**Text:**
□ □ □ □ □ □ □

2

I would like to run jobs, but as they may be long, I would like to know how far they have been processed during their execution. That is, the executor would regularly return its progress, without ending the job it is executing. I have tried to do this with APScheduler, but it seems the scheduler can only receive event messages like EVENT_JOB_EXECUTED or EVENT_JOB_ERROR.

Is it possible to get information from an executor while it is executing a job?

Thanks in advance!

petibonum
  • 83
  • 8
  • If there is a big loop, you can iterate a number that represents the progress of your work and print it. Or if you want something visual you can use this word to be the length of a canvas that will act as a progress bar of your work. I don't know if you can do it with a module instead of creating the canvas (or the print), but this way works without adding much time to your computation. – ysearka Jun 25 '15 at 17:49
  • @ysearka : How can the executor and the scheduler both access the same number? The executor usually locks every object it is allowed to modify. Do I have to create an object for each job which can be updated by the executor and read by the scheduler, and then ask the scheduler to check that number regularly, or is there a way to tell the scheduler each time the number has been updated? – petibonum Jun 26 '15 at 07:38
  • It may help if you show a minimal working demonstrative code. [ask] – boardrider Jun 26 '15 at 09:05
  • Pass a function name as one of your job's arguments, this can be used as the callback function and pass it the progress/status. Untested, but that's my educated guess. – Pieter Jul 23 '15 at 13:07

1 Answers1

0

There is, I think, no particular support for this within APScheduler. This requirement has come up for me many times, and the best solution will depend on exactly what you need. Some possibilities:

Job status dictionary

The simplest solution would be to use a plain python dictionary. Make the key the job's key, and the value whatever status information you require. This solution works best if you only have one copy of each job running concurrently (max_instances=1), of course. If you need some structure to your status information, I'm a fan of namedtuples for this. Then, you either keep the dictionary as an evil global variable or pass it into each job function.

□ □ □ □ □ □ □

**Material supplied:**
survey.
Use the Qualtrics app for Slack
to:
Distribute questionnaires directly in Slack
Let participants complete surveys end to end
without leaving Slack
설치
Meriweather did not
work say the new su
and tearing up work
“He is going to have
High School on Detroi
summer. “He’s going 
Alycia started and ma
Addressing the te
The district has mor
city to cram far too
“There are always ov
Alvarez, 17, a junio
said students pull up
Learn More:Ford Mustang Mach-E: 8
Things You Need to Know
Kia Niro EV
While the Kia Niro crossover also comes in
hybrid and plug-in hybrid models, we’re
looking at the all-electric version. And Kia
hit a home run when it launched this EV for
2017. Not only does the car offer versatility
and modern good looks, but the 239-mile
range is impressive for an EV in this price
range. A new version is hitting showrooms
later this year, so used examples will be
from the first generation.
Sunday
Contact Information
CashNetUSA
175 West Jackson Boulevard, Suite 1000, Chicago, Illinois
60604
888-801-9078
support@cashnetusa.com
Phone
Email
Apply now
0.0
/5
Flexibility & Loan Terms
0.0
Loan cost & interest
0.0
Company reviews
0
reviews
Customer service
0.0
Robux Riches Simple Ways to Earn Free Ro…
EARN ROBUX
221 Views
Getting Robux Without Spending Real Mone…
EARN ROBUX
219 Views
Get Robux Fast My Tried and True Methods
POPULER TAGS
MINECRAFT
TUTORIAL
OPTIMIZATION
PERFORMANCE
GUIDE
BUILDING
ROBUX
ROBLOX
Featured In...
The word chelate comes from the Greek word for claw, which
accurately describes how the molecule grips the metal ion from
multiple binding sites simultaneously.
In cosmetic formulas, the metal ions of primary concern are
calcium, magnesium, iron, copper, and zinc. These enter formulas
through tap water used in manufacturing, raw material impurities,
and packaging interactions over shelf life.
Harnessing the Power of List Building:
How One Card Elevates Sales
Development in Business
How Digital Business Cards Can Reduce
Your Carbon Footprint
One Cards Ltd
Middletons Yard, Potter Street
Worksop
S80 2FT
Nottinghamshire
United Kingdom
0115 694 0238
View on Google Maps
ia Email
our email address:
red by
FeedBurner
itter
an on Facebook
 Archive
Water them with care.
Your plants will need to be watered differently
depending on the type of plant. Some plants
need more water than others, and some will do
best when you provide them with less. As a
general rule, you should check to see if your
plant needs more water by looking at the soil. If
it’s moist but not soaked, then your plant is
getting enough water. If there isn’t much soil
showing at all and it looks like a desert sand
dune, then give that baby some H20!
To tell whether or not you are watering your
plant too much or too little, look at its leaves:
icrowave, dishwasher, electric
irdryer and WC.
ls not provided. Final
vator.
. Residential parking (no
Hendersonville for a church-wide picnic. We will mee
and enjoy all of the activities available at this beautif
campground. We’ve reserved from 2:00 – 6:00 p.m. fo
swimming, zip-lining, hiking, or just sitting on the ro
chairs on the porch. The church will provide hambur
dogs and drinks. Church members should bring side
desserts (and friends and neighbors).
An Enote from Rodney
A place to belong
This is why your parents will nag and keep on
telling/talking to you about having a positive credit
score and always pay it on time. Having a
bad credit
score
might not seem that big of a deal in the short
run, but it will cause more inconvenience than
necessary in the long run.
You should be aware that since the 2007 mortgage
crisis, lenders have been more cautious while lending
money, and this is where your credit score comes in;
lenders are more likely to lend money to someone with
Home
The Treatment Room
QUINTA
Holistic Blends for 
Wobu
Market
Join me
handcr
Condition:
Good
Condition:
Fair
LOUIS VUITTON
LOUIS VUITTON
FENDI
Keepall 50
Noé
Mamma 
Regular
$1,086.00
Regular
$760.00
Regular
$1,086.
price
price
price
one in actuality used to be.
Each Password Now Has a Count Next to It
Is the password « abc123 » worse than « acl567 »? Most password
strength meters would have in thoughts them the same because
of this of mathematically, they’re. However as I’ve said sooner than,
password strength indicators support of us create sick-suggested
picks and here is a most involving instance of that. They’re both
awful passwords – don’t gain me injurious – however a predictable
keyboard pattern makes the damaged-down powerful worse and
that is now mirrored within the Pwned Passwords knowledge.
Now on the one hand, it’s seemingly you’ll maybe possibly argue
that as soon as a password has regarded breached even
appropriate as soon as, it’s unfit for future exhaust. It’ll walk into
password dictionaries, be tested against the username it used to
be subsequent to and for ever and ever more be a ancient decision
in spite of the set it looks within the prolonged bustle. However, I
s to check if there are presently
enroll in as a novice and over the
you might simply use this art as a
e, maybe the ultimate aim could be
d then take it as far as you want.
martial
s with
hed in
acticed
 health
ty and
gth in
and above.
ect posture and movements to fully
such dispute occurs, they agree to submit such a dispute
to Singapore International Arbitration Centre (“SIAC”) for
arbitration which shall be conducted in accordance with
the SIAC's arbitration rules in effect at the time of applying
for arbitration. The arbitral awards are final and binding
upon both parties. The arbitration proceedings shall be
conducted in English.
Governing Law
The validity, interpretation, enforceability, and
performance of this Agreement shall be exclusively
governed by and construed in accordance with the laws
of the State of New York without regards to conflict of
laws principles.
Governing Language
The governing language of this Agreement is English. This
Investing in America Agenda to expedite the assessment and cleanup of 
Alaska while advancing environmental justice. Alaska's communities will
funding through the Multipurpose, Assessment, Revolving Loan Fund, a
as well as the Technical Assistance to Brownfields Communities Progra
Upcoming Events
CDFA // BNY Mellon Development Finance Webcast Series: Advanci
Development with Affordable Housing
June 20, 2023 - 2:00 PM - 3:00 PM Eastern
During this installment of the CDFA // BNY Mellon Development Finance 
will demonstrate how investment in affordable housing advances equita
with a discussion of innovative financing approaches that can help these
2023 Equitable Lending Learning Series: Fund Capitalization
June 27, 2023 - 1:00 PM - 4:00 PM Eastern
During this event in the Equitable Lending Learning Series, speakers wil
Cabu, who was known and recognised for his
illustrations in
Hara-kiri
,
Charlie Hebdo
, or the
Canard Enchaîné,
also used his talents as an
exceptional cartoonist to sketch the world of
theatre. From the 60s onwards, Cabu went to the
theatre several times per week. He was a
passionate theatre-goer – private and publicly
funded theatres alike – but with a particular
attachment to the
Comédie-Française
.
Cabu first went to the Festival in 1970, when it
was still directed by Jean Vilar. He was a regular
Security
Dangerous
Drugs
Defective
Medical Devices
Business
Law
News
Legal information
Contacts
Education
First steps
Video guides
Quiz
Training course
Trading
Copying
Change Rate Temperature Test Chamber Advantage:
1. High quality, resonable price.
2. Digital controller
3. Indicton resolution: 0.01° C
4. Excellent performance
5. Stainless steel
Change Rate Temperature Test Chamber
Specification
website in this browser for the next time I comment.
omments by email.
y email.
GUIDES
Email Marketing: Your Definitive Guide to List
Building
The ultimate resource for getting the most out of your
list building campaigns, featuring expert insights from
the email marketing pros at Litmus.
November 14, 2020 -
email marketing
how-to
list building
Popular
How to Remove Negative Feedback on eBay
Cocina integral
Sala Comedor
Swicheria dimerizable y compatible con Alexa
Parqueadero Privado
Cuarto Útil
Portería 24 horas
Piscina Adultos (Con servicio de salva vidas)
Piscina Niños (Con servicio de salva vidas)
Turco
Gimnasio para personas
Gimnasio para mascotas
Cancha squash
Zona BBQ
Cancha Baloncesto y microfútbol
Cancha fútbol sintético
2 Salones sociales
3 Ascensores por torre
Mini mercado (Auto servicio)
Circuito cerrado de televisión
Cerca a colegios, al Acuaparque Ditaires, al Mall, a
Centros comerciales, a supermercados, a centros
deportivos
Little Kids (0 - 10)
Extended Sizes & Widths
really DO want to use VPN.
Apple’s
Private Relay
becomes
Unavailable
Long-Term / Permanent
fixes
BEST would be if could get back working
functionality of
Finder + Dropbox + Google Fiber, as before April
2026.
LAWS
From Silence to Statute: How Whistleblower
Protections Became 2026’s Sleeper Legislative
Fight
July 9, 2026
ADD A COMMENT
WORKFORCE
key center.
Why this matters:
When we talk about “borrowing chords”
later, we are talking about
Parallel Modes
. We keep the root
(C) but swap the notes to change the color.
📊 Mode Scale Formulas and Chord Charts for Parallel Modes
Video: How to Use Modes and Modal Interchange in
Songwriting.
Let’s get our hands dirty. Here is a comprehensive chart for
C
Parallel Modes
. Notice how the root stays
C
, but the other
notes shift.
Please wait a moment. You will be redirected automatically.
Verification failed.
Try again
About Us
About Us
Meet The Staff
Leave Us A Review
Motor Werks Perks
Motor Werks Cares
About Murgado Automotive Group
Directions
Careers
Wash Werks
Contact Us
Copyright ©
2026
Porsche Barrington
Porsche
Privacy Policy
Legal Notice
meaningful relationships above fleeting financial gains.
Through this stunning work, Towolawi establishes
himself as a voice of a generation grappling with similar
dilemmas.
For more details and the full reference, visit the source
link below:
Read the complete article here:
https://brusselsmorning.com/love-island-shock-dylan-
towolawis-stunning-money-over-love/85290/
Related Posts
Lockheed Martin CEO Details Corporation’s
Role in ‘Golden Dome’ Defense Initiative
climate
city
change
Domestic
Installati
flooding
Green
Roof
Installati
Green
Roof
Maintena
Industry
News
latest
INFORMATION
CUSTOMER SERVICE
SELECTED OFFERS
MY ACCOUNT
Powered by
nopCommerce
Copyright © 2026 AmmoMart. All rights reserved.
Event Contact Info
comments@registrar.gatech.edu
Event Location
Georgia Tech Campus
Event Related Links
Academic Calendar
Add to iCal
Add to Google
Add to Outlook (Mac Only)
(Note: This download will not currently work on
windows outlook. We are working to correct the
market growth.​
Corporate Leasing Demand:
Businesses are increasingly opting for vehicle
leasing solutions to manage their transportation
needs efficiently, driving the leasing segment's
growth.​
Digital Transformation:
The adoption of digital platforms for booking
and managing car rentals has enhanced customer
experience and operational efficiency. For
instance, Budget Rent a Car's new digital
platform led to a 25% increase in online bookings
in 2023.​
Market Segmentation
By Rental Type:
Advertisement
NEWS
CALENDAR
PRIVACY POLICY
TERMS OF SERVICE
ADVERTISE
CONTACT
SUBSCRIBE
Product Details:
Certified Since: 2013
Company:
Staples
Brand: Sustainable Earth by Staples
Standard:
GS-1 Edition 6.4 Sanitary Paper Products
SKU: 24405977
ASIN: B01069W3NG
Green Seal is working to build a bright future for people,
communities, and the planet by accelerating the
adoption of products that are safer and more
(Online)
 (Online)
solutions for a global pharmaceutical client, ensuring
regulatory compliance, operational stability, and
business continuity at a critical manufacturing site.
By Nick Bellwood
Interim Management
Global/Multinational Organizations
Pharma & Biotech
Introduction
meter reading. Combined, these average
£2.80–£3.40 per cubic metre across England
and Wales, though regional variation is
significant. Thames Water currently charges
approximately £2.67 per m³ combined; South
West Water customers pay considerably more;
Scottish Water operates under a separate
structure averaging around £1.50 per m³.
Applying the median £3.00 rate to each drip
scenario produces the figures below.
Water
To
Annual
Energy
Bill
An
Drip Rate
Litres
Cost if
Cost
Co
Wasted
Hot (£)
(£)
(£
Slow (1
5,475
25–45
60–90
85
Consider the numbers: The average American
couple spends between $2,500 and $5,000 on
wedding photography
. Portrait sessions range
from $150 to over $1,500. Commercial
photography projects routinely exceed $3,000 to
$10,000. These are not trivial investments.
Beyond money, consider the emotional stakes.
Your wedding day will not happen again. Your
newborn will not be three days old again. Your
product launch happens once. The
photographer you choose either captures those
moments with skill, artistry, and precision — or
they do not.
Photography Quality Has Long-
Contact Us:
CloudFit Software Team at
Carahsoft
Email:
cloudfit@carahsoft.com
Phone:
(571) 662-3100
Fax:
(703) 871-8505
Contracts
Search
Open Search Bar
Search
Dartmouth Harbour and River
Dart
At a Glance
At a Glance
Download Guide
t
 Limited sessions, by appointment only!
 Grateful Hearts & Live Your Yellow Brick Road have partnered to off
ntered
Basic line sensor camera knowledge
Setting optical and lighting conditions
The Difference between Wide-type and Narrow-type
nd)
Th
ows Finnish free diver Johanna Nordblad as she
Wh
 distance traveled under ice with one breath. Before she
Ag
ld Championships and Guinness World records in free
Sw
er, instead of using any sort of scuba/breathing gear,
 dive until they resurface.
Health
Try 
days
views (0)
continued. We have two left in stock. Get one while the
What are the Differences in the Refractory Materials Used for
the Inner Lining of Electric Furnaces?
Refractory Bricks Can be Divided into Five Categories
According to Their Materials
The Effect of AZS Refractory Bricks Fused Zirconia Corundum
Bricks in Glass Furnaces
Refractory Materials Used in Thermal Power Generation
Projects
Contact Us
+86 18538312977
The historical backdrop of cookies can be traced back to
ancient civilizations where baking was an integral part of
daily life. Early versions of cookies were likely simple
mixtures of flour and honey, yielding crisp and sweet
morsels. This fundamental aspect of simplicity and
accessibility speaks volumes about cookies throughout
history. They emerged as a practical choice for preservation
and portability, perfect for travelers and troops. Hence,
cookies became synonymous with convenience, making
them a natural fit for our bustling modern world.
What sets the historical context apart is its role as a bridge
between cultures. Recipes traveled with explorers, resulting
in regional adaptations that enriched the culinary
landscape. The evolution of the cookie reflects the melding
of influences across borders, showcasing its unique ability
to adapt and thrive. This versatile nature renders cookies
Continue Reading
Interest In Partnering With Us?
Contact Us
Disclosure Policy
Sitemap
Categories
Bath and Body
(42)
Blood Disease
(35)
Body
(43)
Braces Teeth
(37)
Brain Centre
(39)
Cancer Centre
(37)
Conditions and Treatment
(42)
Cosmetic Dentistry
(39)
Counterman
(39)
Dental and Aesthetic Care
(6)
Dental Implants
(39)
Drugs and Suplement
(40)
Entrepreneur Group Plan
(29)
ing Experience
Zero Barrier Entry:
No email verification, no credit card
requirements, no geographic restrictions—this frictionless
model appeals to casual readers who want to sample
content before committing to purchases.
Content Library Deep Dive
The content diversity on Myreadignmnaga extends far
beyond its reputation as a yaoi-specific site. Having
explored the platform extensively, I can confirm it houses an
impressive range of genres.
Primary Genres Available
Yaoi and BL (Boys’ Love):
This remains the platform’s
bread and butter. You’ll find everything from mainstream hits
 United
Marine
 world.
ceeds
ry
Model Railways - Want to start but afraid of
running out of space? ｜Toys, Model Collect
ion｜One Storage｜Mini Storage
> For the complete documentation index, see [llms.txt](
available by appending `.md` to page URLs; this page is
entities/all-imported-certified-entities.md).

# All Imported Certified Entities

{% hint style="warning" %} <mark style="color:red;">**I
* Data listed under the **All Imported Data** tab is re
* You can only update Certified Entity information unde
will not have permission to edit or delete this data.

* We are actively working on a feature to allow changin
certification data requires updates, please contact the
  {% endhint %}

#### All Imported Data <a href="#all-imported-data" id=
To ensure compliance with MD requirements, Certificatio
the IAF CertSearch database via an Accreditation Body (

□ □ □ □ □ □ □

**Problems to work on:**
**1.** Summarize the thread on tracking APScheduler job progress in two sentences.
**2.** Extend the thread on tracking APScheduler job progress, starting after its final sentence.
The rows are separate material and are unrelated to the thread on tracking APScheduler job progress.

**Answers provided:**
**1.** A user wants long-running jobs to report their progress while they run, but finds that APScheduler's scheduler seems to receive only event messages such as EVENT_JOB_EXECUTED or EVENT_JOB_ERROR. Commenters suggest printing a loop counter or passing a callback function to the job, and the answer says APScheduler has no particular support for this and proposes a plain Python dictionary that maps each job's key to its status information.

**2.**
There are some drawbacks, though. The status information will stay in the dictionary forever, unless you delete it. If you delete it at the end of the job, you don't get to read a 'job complete' status, and otherwise you have to make sure that whatever is monitoring the status definitely checks and clears every job. This of course isn't a big deal if you have a reasonable sized set of jobs/keys.

Custom dict

If you need some extra functions, you can do as above, but subclass dict (or UserDict or MutableMapping, depending on what you want).

Memcached

If you've got a memcached server you can use, storing the status reports in memcached works great, since they can expire automatically and they should be globally accessible to your application. One probably-minor drawback is that the status information could be evicted from the memcached server if it runs out of memory, so you can't guarantee that the information will be available.

A more major drawback is that this does require you to have a memcached server available. If you might or might not have one available, you can use dogpile.cache and choose the backend that's appropriate at the time.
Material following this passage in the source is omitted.